At their meeting in Rome last Thursday, the leaders of the eurozone’s four largest economies agreed on steps towards a banking union and a modest stimulus package to complement the European Union’s new “fiscal compact.” Those steps are not enough.

German Chancellor Angela Merkel resisted all proposals to provide relief to Spain and Italy from the excessive risk premiums that both countries are now confronting. As a result, the EU’s upcoming summit could turn into a fiasco, which may well prove lethal, because it would leave the rest of the eurozone without a strong enough financial firewall to protect it from the possibility of a Greek exit.

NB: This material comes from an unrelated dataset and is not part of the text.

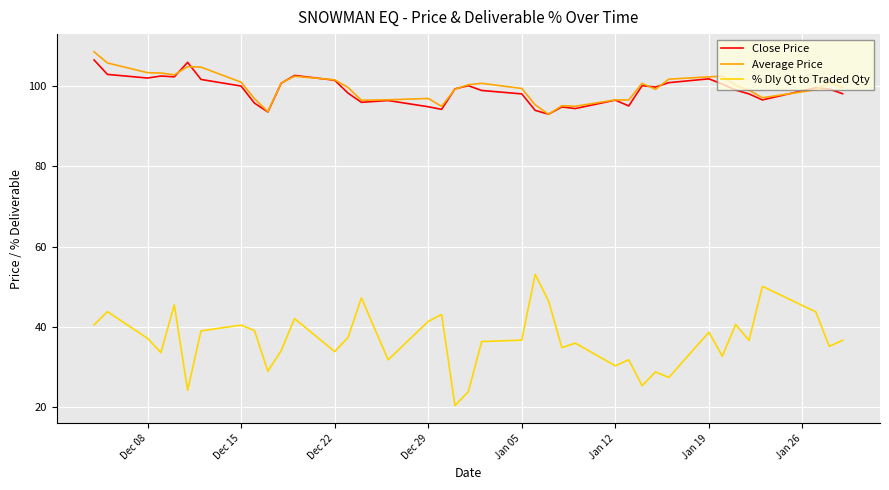

What is the lowest value of the Average Price series?

93.0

Even if a fatal calamity can be avoided, the division between creditor and debtor countries will be reinforced, and the “periphery” countries will have no chance to regain competitiveness, because the playing field is tilted against them. This may serve Germany’s narrow self-interest, but it will create a very different Europe from the open society that fired people’s imagination and propelled European integration for decades. It will make Germany the center of an empire and permanently subordinate the “periphery.” That is not what Merkel or the overwhelming majority of Germans stand for.

Merkel argues that it is against the rules to use the European Central Bank to solve eurozone countries’ fiscal problems – and she is right. ECB President Mario Draghi has said much the same. Indeed, the upcoming summit is missing an important agenda item: a European Fiscal Authority (EFA) that, in partnership with the ECB, could do what the ECB cannot do on its own.

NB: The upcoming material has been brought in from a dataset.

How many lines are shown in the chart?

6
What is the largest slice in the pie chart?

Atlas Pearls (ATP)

In particular, the EFA could establish a Debt Reduction Fund – a modified form of the European Debt Redemption Pact that was proposed by Merkel’s Council of Economic Advisers and endorsed by Germany’s Social Democrats and Greens. In exchange for specified structural reforms in Italy and Spain, the Fund would acquire and hold a significant portion of their outstanding stock of debt. It would finance the purchases by issuing European Treasury bills – joint and several obligations of the member countries – and pass on the benefit of cheap financing to the countries concerned.

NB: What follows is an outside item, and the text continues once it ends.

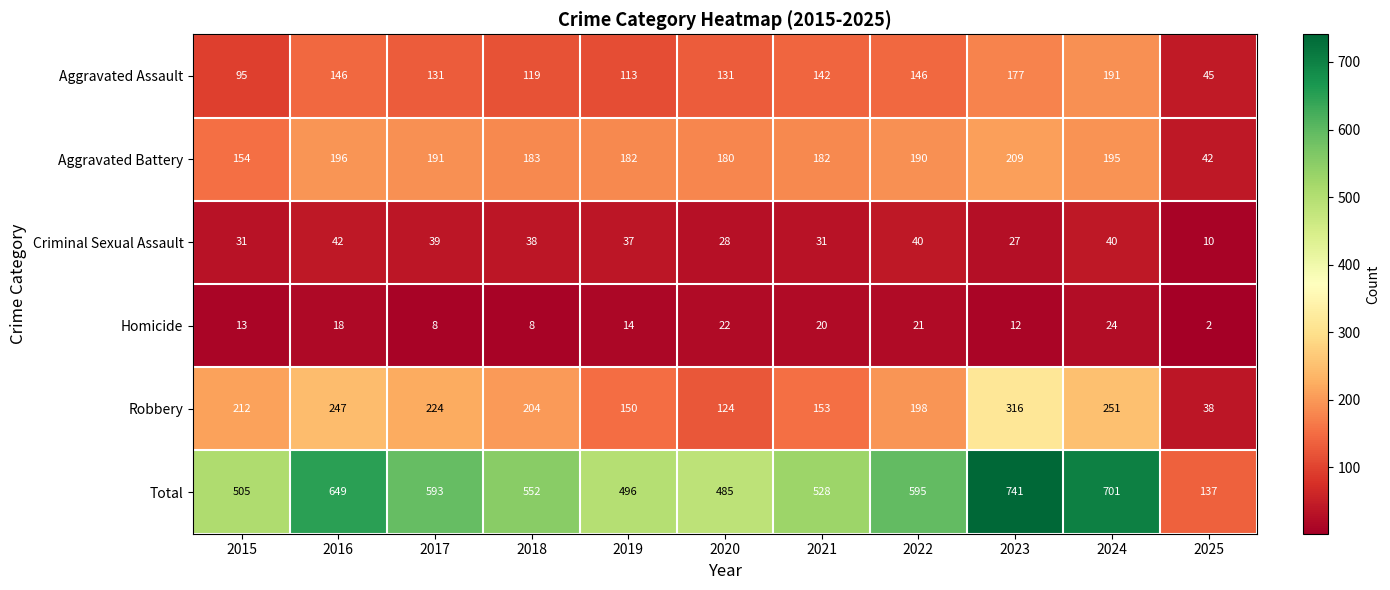

At which category does the chart reach its peak across all series?

2023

The Treasury bills would be assigned a zero-risk rating by the authorities and treated as the highest-quality collateral for repo operations at the ECB. The banking system has an urgent need for risk-free liquid assets. Banks are currently holding more than €700 billion of surplus liquidity at the ECB, earning only one quarter of 1% interest. This assures a large and ready market for the bills at 1% or less.

Should a participating country subsequently fail to abide by its commitments, the EFA could impose a fine or other penalty, which would be proportionate to the violation, thereby preventing enforcement from becoming a nuclear option that can never be exercised. This would provide strong protection against moral hazard. A successor government in, say, Italy, would find it practically impossible to break any commitments undertaken by Italian Prime Minister Mario Monti’s current administration. With practically half of Italy’s debt financed by European Treasury Bills – producing an effect similar to a reduction in the average maturity of its debt – a successor government would be all the more responsive to any punishment imposed by the EFA.

After a suitable period, the participating countries would enter into debt-reduction programs tailored in a way that does not jeopardize their growth. This would be the prelude to the establishment of a full political union and the introduction of Eurobonds. Of course, the issuance of European Treasury bills would require the approval of the Bundestag, but it would be in conformity with the German Constitutional Court’s requirement that any commitment approved by the Bundestag be limited in time and size.

It is not too late to turn this proposal into a political declaration that outlines not only the long-term goal of a political union, but also a road map toward a fiscal and banking union. Guided by this declaration, the eurozone’s financial-rescue fund, the European Stability Mechanism (ESM), could immediately take over the ECB’s holdings of Greek bonds; the ECB could start accumulating Spanish and Italian bonds; and Italy and Spain could implement the structural reforms needed to qualify for the Debt Redemption Fund.

This agenda would bring immense relief to the financial markets. Equally important, it would change Europe’s political dynamics from negative to positive.

The main obstacle is that German politicians remain mired in a “can’t do” mode. Merkel insists that a political union should precede a full-fledged fiscal and banking union. That is both unrealistic and unreasonable. The three have to be developed together, step-by-step. There can be no treaty or constitutional clause preventing the establishment of the EFA if the German electorate, as represented by the Bundestag, approves it; otherwise, the ESM could not have been created. If the rest of Europe is united behind this proposal, and the Bundestag rejects it, Germany must take full responsibility for the financial and political consequences.